On a similar note, in ISAs with branch and jump instructions with fixed target address, self-modifying code can be used to turn branch and jump instructions to instructions with variable target address.

One convincing benefit of self-modifying code can be making reverse engineering difficult.

None of the papers discuss self-modifying code. However, this topic is covered in about 25% of the textbooks [6], [7], [10], [17], [24], [27].



Fig. 5. This code does CPI 500 600 ("100:" for ex. indicates the instruction is stored in address 100).

#### I. Granularity of Simulation Environment

It is indisputable that simulation tools are a must for computer architecture education. When the point is the simulation of a processor, the level of simulation affects the learning curve of students in understanding the working mechanism of a processor. Computer architecture courses based on complex architectures such as x86, ARM, MIPS, etc. usually prefer to use an ISS due to the course length. The drawback of this approach is that anyone who runs the simulator can only examine the current status of registers of the processor and memory for the instruction that is currently executed. As a result of that, it can be difficult to track what is happening in the processor over time while instructions are executing. A better approach is to use a cycle-accurate simulator for the processor and base the teaching on a less complex processor architecture. If such is the case, usually a model of the processor written in a Hardware Description Language (HDL) is used. Thus, it becomes possible to track changes that take place inside the processor during the execution of a program at the level of individual clock cycles.

> Dataset rows
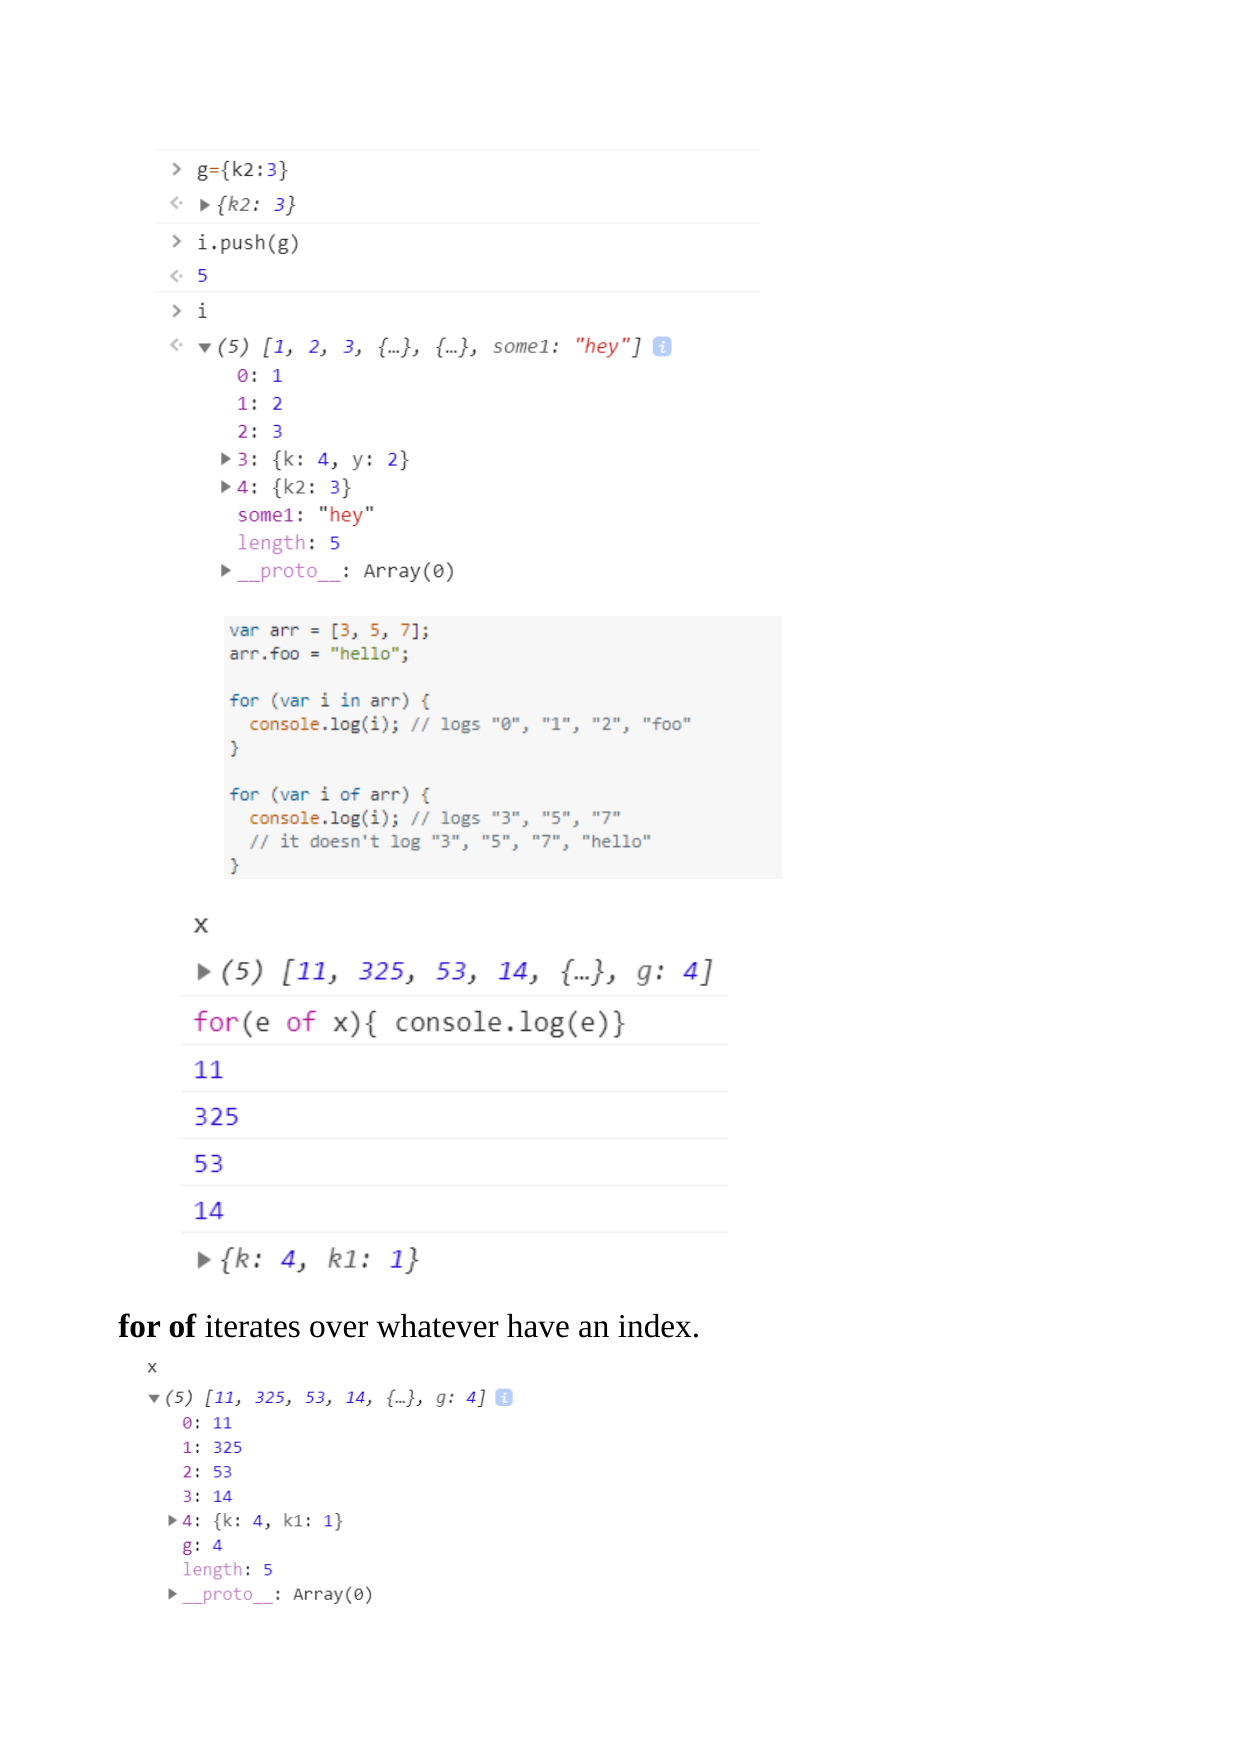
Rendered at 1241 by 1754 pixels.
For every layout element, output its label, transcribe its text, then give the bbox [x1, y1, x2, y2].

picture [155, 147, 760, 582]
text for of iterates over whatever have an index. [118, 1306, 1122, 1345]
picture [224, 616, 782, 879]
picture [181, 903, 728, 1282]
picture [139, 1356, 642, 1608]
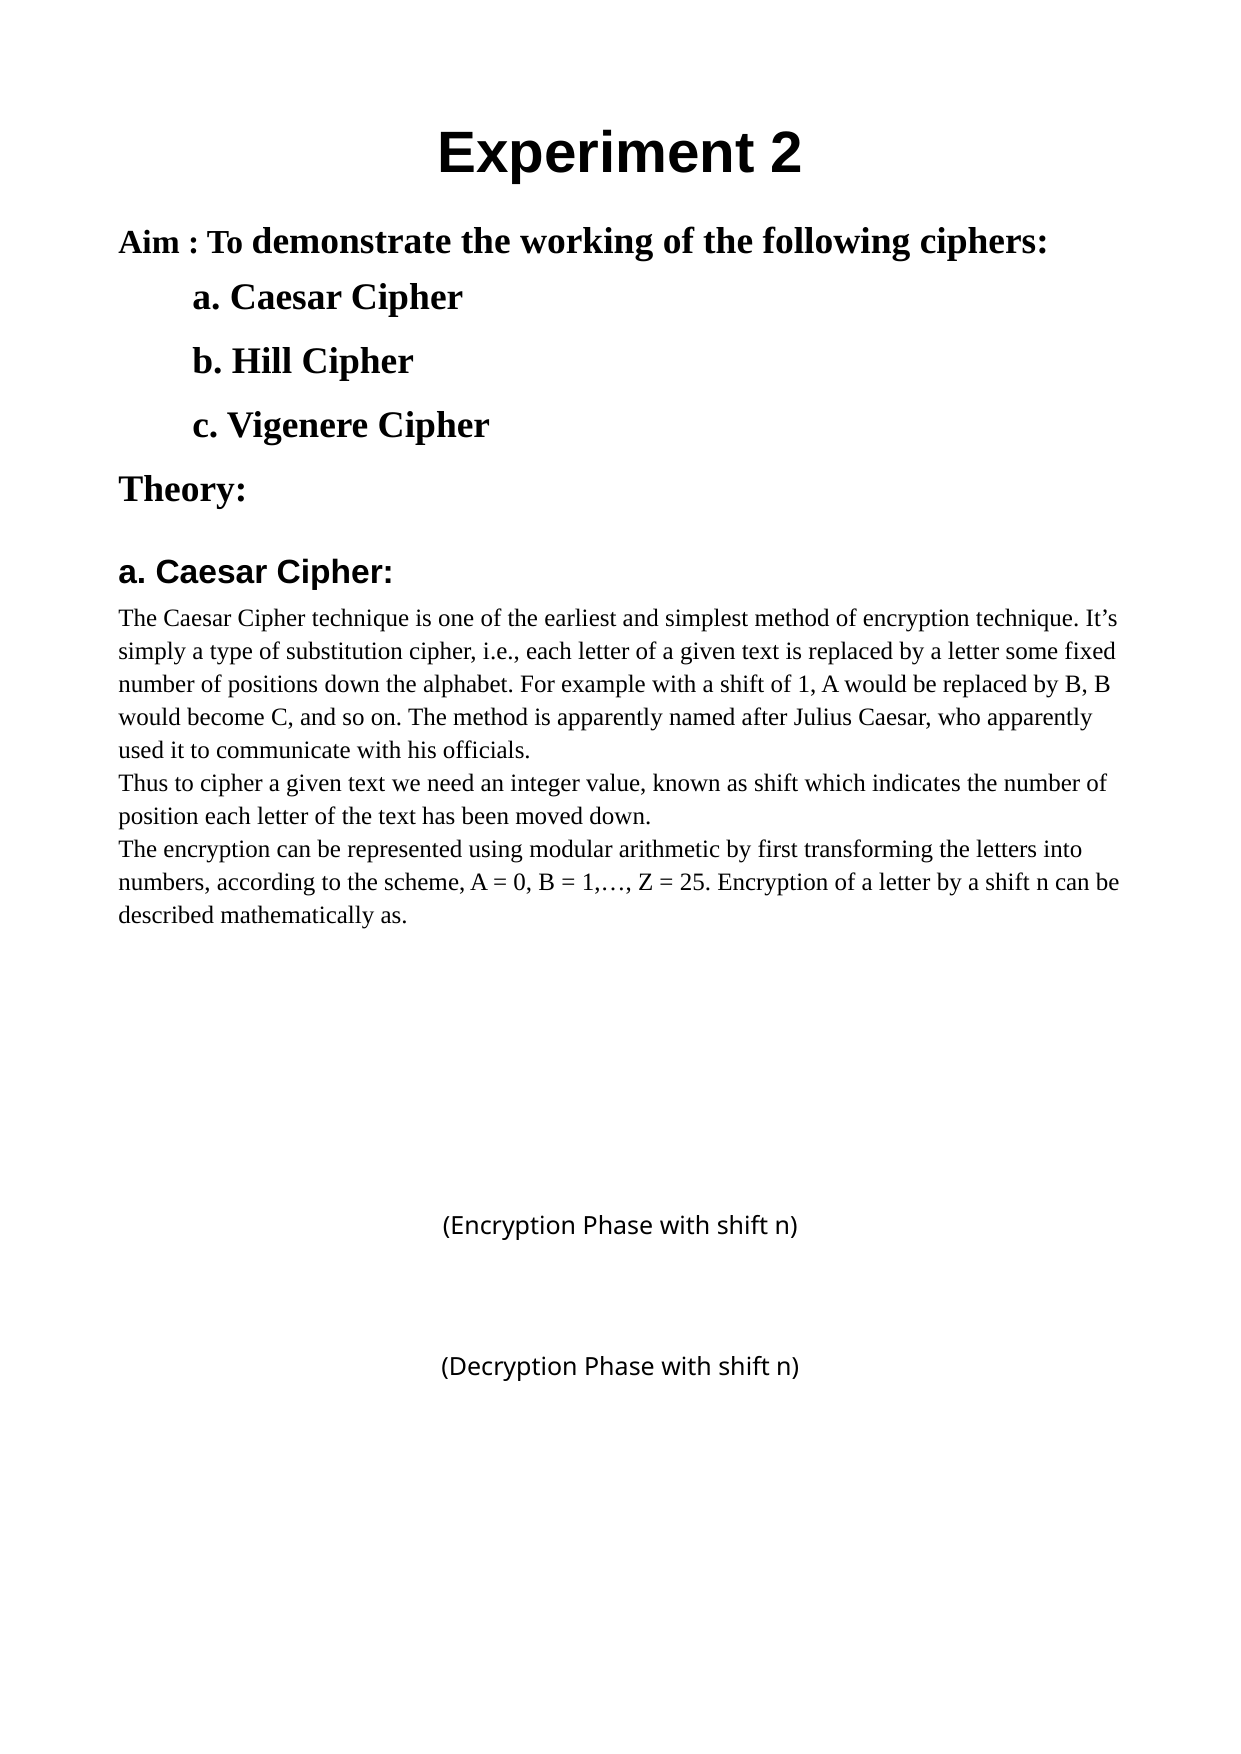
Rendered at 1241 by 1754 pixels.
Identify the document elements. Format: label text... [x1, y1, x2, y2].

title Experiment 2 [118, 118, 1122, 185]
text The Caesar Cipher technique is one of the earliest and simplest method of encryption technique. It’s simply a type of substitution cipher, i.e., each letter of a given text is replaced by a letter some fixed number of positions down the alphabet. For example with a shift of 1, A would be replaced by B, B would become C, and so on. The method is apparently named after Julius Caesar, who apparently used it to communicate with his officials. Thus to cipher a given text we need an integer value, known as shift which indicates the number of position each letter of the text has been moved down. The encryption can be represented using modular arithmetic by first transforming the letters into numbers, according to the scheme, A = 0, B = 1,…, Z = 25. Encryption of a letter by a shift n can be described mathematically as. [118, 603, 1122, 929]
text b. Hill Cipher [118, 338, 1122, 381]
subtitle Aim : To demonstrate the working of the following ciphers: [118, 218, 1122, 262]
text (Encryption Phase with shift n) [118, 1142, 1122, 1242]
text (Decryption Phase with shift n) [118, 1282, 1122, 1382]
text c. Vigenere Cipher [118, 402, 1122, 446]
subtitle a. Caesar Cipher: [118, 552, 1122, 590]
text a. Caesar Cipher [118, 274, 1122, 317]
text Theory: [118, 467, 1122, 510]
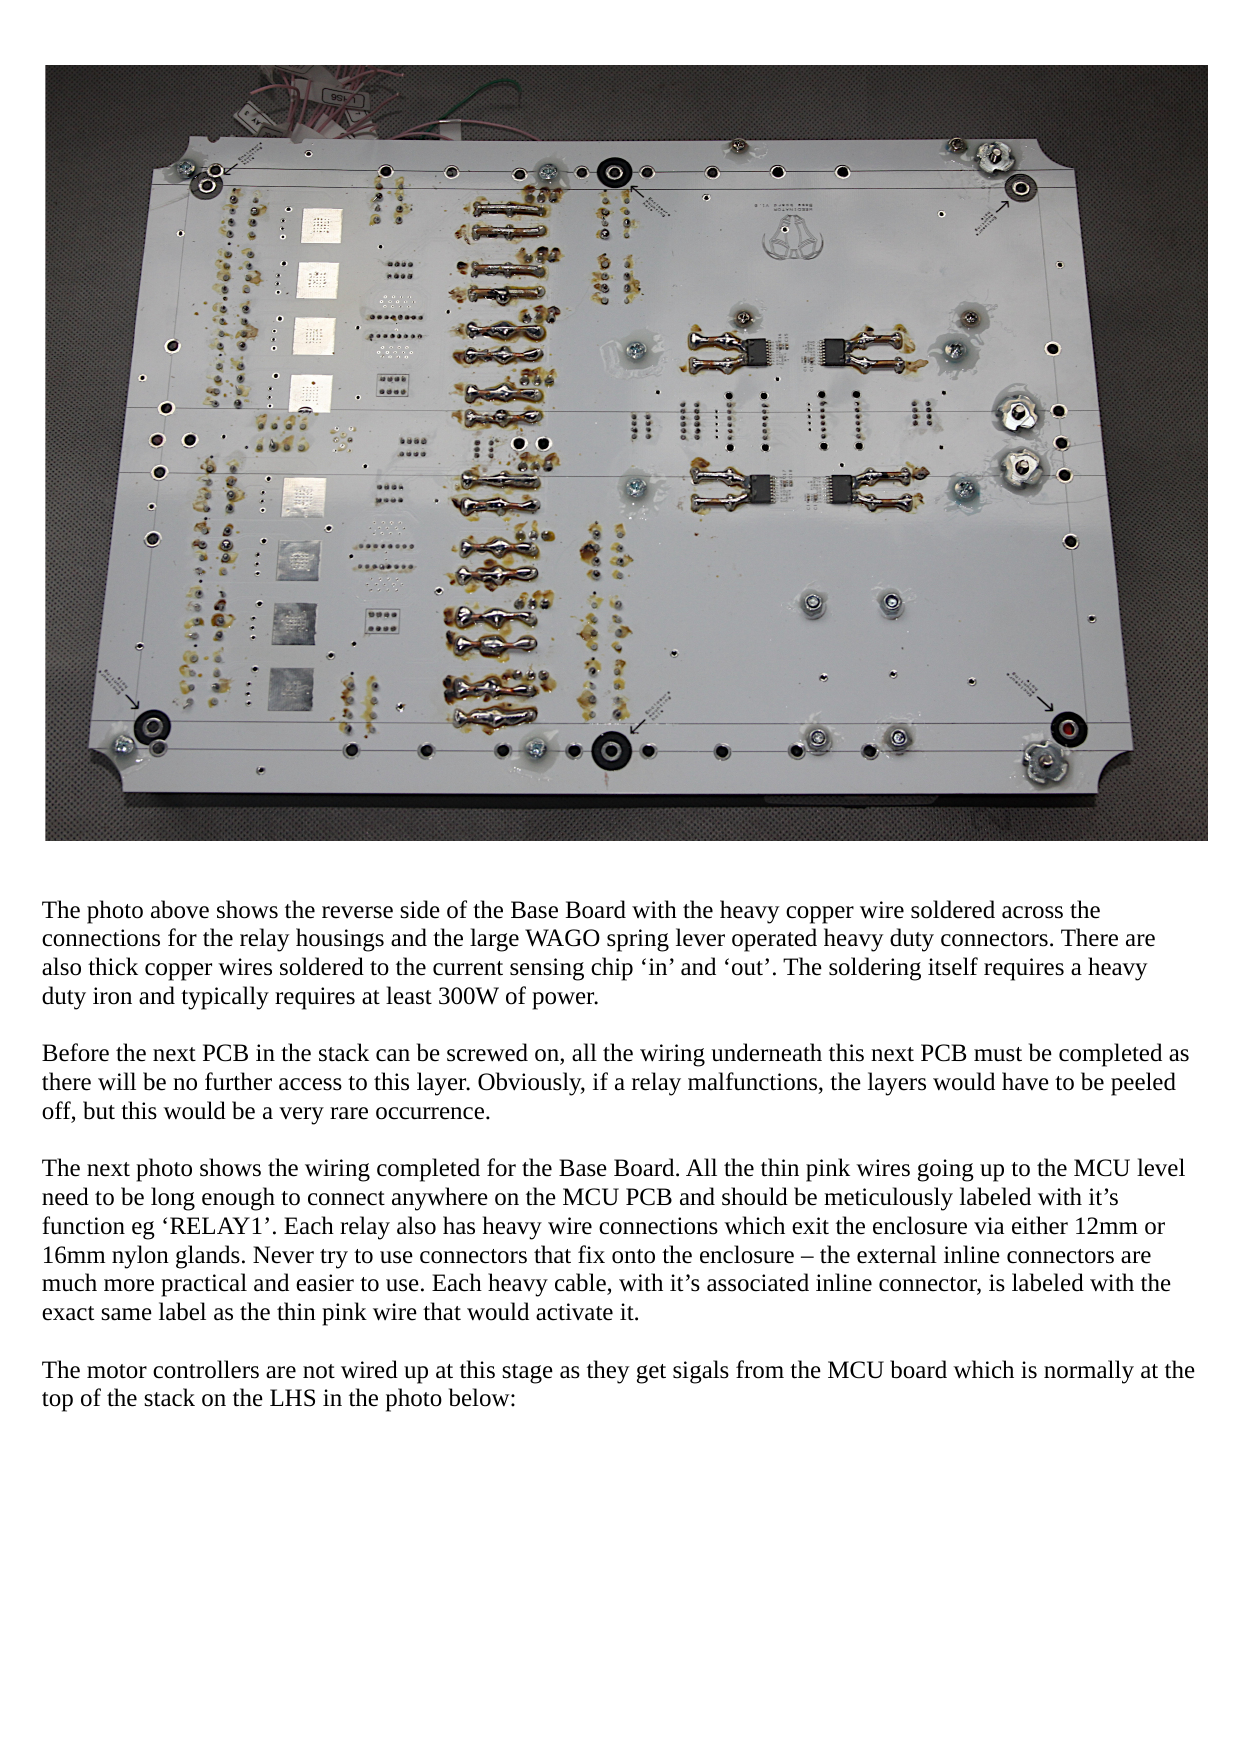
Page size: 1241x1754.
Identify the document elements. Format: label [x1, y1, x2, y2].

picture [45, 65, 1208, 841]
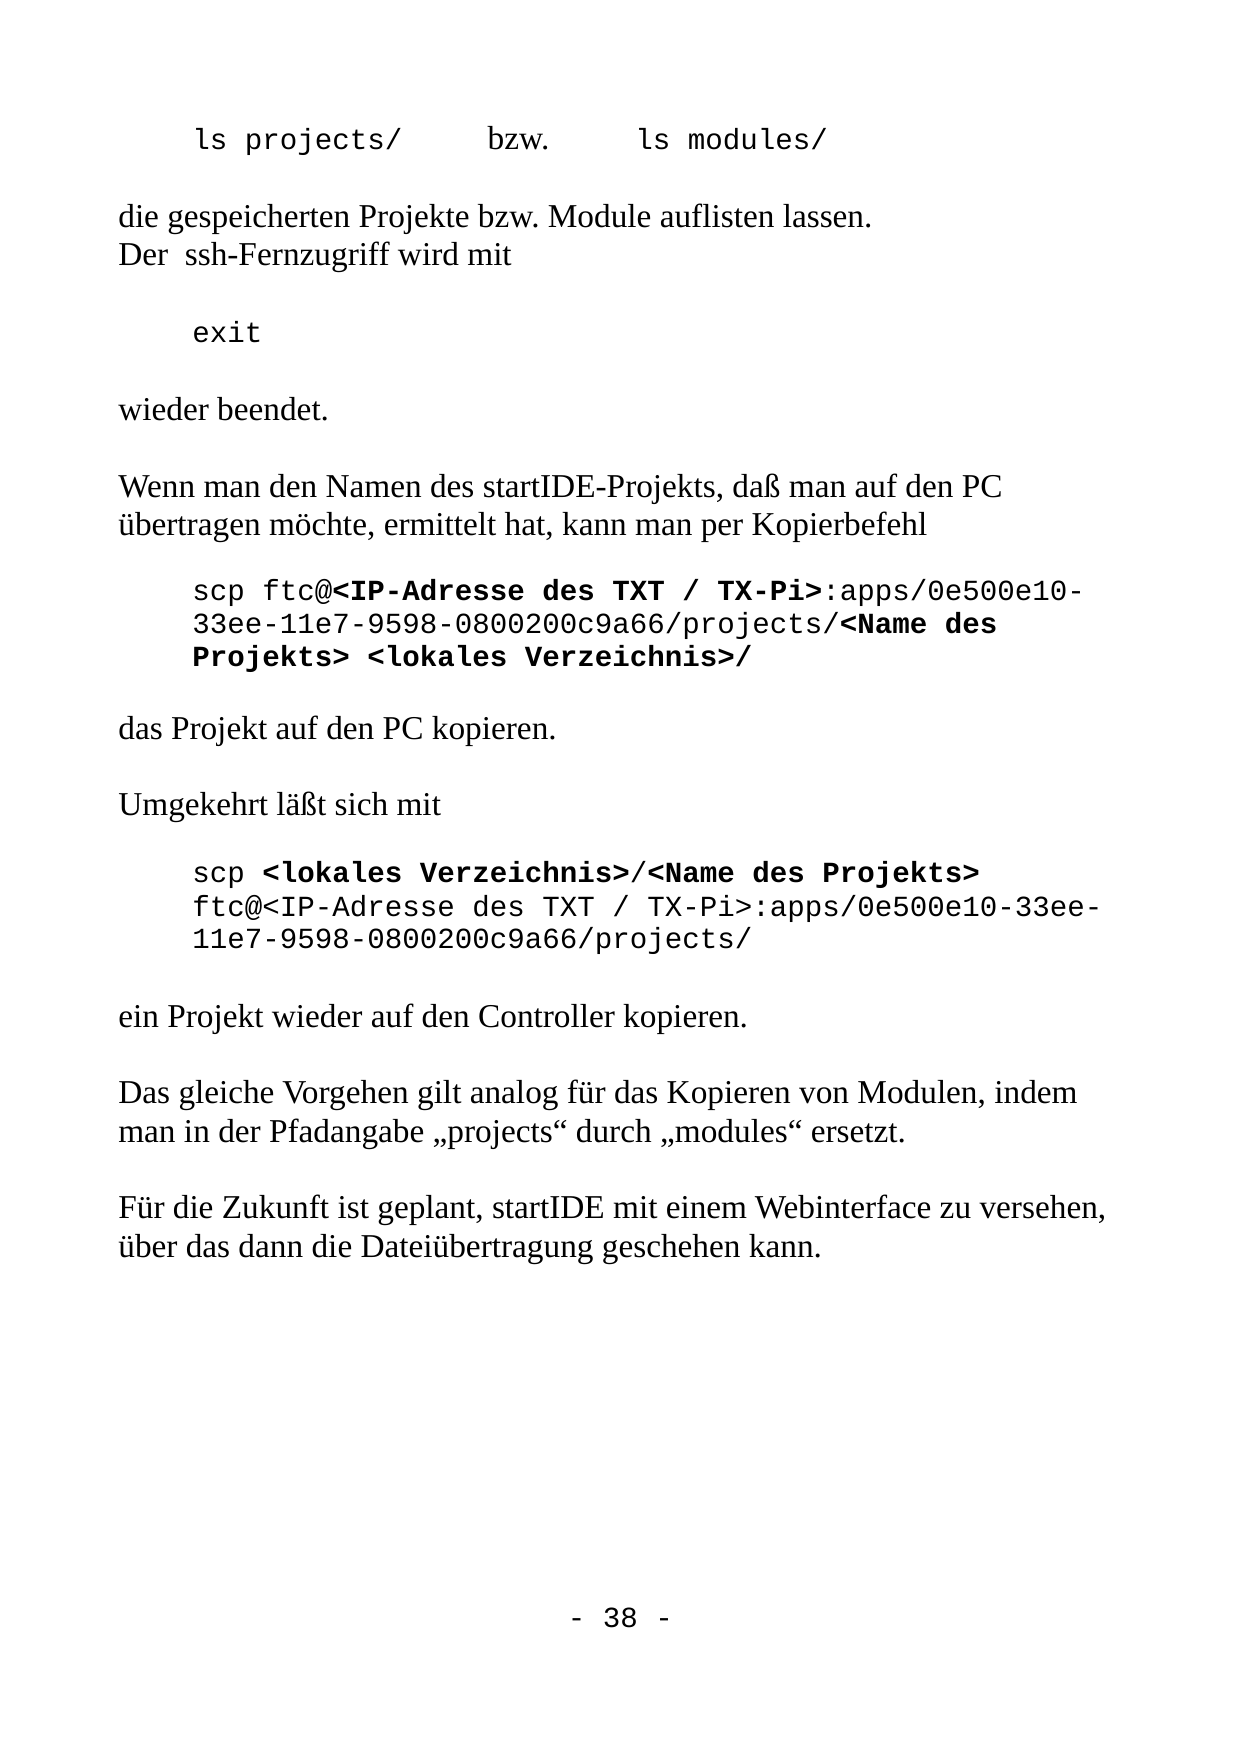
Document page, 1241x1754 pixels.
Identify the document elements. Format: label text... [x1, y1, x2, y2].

> What the exercise asks
According to the page excerpt, roughly what share of the textbooks cover self-modifying code?

> Written answer
About 25%.